• Instruções da tarefa
Devolva na íntegra, sem nenhuma alteração, o texto da notícia sobre a denúncia do MPF contra Adélio Bispo.

• Texto da página

Eleições

Denúncia criminal

Objetivo de agressor de Bolsonaro foi determinar resultado das eleições, diz MPF

Adélio Bispo foi denunciado criminalmente com base na Lei de Segurança Nacional. Leia a íntegra da denúncia

Bolsonaro / Adélio Bispo
Momento em que Bolsonaro foi esfaqueado / Crédito: reprodução TV

Adélio Bispo de Oliveira, agressor do candidato à presidência da República Jair Bolsonaro (PSL), representou “violento golpe contra o regime democrático” ao esfaquear o político em Juiz de Fora (MG).

As palavras são do procurador da República Marcelo Borges de Mattos Medina, do Ministério Público Federal em Minas Gerais (MPF-MG), que denunciou Adélio nesta terça-feira (2/10) com base no art. 20 da Lei de Segurança Nacional (7.170/83). O caso tramita na Justiça Federal de Minas Gerais sob o número 4390-61.2018.4.01.3801.

“A tentativa de eliminação física do favorito na disputa pelo primeiro turno, em esforço para suprimir a sua participação no pleito e determinar o resultado das eleições mediante ato de violência, expôs o grave e iminente perigo de lesão ao regime democrático”, sustentou Marcelo Borges na acusação.

Segundo o procurador, a ação de Adélio “produziu risco sério e palpável de distorção no regime representativo, consistente na perspectiva de privação, à força, da possibilidade de milhões de eleitores sufragarem as ideias e propostas com as quais se identificam”.

• Informações exibidas
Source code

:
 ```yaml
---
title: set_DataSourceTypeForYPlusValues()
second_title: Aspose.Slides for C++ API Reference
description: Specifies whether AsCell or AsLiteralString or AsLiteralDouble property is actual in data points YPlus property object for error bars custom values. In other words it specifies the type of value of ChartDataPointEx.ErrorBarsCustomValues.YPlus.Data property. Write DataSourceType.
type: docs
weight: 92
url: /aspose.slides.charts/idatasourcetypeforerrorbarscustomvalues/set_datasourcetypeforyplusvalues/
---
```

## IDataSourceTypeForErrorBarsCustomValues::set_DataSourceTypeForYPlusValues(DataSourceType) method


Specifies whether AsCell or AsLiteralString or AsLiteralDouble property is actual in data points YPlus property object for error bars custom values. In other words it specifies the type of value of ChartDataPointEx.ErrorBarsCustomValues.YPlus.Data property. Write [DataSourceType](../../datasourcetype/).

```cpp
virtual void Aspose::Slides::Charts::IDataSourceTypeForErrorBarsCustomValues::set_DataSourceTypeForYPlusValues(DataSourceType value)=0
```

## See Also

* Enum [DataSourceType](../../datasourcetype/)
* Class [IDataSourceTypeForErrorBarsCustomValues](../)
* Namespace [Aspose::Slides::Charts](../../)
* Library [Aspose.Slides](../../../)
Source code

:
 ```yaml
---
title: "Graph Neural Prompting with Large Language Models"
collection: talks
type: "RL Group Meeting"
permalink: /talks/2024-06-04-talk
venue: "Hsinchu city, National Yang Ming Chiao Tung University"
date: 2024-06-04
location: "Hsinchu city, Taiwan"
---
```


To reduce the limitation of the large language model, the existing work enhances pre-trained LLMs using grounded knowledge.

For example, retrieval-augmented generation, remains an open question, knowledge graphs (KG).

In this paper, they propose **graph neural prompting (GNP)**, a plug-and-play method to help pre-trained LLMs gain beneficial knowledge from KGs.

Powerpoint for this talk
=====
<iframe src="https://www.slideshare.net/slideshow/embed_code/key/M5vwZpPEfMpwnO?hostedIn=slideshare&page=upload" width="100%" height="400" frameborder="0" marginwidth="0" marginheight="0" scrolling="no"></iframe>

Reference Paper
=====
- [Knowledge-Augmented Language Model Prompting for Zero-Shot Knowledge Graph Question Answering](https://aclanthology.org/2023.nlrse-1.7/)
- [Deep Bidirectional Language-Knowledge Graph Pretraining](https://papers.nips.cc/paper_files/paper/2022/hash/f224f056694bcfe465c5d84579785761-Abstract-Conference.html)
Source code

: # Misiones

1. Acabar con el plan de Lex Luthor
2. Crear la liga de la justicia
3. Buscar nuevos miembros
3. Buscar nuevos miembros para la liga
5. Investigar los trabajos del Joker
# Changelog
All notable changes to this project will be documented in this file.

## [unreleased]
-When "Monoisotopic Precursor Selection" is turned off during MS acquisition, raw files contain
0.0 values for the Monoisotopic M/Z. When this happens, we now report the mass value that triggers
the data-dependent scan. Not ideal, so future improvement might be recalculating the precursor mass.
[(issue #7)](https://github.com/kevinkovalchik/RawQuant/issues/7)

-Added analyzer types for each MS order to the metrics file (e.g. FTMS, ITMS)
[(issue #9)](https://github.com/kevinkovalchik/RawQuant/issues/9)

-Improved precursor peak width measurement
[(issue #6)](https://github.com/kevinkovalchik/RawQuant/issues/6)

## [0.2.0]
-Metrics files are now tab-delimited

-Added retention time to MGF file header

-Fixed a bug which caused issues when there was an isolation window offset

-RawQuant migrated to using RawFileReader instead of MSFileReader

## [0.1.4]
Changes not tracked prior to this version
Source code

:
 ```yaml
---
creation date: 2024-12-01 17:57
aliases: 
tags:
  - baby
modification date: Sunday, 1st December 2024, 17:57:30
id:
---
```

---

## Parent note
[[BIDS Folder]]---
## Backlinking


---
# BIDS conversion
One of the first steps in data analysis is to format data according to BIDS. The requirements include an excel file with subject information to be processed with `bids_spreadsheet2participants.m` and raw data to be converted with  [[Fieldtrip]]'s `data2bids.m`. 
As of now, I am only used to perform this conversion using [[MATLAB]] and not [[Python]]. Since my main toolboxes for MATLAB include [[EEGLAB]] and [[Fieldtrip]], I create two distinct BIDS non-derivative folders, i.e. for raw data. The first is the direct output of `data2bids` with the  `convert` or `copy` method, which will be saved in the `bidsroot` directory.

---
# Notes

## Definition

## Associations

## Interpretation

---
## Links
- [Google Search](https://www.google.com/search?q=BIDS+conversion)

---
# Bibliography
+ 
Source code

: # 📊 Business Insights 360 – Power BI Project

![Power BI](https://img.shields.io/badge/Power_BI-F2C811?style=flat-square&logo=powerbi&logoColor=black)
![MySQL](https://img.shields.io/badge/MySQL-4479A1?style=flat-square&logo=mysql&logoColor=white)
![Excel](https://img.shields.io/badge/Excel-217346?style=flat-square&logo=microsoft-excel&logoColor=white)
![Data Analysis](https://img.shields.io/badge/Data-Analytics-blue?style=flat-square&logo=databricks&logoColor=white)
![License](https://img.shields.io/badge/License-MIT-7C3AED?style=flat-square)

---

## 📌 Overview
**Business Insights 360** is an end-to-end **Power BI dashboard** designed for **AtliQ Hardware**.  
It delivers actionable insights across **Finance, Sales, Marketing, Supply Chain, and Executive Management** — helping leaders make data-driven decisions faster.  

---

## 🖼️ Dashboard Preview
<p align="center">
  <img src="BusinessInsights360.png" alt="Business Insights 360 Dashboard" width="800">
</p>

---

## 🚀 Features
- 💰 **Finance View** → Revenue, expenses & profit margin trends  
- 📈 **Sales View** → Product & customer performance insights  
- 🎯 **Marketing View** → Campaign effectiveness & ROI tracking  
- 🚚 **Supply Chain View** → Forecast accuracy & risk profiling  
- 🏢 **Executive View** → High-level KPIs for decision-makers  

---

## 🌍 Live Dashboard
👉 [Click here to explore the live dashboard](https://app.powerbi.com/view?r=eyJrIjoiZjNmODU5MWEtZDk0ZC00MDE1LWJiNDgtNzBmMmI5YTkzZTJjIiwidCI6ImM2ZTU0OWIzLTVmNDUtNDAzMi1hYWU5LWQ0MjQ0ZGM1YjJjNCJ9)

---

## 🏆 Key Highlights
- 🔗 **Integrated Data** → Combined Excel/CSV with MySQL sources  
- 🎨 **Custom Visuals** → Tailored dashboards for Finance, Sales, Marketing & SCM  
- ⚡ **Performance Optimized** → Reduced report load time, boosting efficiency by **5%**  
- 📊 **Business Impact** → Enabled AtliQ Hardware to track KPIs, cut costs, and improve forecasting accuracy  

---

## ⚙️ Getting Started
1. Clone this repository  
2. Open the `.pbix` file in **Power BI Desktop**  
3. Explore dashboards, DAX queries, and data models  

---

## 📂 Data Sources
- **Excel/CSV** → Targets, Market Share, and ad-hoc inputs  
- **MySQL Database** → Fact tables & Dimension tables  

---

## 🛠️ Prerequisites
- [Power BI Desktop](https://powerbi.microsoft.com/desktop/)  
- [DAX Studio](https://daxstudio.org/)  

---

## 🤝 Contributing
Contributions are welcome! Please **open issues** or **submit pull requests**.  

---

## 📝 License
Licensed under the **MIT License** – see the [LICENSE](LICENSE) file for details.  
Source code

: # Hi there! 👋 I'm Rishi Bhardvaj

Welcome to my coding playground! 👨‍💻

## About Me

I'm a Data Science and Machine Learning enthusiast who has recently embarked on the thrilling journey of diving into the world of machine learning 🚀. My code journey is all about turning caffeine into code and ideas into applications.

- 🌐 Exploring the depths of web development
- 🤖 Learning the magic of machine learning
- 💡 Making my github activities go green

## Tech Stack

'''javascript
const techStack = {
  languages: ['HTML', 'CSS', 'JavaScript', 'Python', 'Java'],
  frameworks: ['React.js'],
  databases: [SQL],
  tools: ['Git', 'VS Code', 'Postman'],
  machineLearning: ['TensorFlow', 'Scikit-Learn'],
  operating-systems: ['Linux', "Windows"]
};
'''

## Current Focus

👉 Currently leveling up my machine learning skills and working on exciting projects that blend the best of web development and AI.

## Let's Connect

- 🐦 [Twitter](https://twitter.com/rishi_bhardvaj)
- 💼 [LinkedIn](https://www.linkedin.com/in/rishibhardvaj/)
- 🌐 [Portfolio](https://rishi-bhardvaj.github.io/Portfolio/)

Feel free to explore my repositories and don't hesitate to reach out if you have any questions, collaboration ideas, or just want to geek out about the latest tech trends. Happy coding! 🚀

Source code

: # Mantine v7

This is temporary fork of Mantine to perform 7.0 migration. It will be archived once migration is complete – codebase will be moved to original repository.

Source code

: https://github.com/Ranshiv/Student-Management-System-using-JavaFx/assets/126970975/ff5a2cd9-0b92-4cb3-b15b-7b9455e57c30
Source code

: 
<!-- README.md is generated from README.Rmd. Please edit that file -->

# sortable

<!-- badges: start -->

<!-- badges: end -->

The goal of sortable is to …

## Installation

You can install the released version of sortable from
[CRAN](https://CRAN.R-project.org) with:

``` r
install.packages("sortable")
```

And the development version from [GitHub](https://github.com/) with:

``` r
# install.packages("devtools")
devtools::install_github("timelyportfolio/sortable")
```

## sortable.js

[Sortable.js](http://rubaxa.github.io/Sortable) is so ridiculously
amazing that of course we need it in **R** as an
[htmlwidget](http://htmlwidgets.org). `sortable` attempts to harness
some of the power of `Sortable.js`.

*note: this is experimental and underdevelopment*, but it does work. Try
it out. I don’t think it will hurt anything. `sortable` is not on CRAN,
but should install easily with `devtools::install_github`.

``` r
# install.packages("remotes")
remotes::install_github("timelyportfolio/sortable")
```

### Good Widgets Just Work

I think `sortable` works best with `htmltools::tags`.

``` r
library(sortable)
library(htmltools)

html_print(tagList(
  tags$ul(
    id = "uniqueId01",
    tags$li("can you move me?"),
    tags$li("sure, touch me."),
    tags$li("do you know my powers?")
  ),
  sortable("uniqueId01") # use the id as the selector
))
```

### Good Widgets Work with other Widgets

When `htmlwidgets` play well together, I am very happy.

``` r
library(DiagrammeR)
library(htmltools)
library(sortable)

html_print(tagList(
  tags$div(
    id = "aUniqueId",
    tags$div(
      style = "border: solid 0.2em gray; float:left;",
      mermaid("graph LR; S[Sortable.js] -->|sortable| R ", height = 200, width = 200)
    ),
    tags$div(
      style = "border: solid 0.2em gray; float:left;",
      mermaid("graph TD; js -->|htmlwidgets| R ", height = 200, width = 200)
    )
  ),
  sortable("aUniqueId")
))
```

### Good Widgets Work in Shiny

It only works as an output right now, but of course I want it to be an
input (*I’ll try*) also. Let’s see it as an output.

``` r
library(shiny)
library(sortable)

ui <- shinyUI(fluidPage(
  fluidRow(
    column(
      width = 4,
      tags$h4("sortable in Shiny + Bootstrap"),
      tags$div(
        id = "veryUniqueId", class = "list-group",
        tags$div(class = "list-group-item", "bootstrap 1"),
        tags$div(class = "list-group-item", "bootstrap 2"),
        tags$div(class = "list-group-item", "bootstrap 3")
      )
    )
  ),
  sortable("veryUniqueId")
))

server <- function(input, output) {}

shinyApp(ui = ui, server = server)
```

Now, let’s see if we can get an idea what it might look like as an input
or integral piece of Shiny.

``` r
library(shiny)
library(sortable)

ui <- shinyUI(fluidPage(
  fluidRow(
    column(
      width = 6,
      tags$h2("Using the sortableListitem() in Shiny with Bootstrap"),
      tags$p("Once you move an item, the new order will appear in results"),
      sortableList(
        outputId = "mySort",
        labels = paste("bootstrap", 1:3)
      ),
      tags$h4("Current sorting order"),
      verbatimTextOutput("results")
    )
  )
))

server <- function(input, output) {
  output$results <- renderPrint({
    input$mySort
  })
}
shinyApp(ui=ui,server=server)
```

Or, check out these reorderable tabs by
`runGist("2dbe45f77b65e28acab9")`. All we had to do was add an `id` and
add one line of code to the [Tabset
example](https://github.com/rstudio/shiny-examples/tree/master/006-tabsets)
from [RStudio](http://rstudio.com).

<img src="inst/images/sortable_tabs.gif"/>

• Solução
Eleições

Denúncia criminal

Objetivo de agressor de Bolsonaro foi determinar resultado das eleições, diz MPF

Adélio Bispo foi denunciado criminalmente com base na Lei de Segurança Nacional. Leia a íntegra da denúncia

Bolsonaro / Adélio Bispo
Momento em que Bolsonaro foi esfaqueado / Crédito: reprodução TV

Adélio Bispo de Oliveira, agressor do candidato à presidência da República Jair Bolsonaro (PSL), representou “violento golpe contra o regime democrático” ao esfaquear o político em Juiz de Fora (MG).

As palavras são do procurador da República Marcelo Borges de Mattos Medina, do Ministério Público Federal em Minas Gerais (MPF-MG), que denunciou Adélio nesta terça-feira (2/10) com base no art. 20 da Lei de Segurança Nacional (7.170/83). O caso tramita na Justiça Federal de Minas Gerais sob o número 4390-61.2018.4.01.3801.

“A tentativa de eliminação física do favorito na disputa pelo primeiro turno, em esforço para suprimir a sua participação no pleito e determinar o resultado das eleições mediante ato de violência, expôs o grave e iminente perigo de lesão ao regime democrático”, sustentou Marcelo Borges na acusação.

Segundo o procurador, a ação de Adélio “produziu risco sério e palpável de distorção no regime representativo, consistente na perspectiva de privação, à força, da possibilidade de milhões de eleitores sufragarem as ideias e propostas com as quais se identificam”.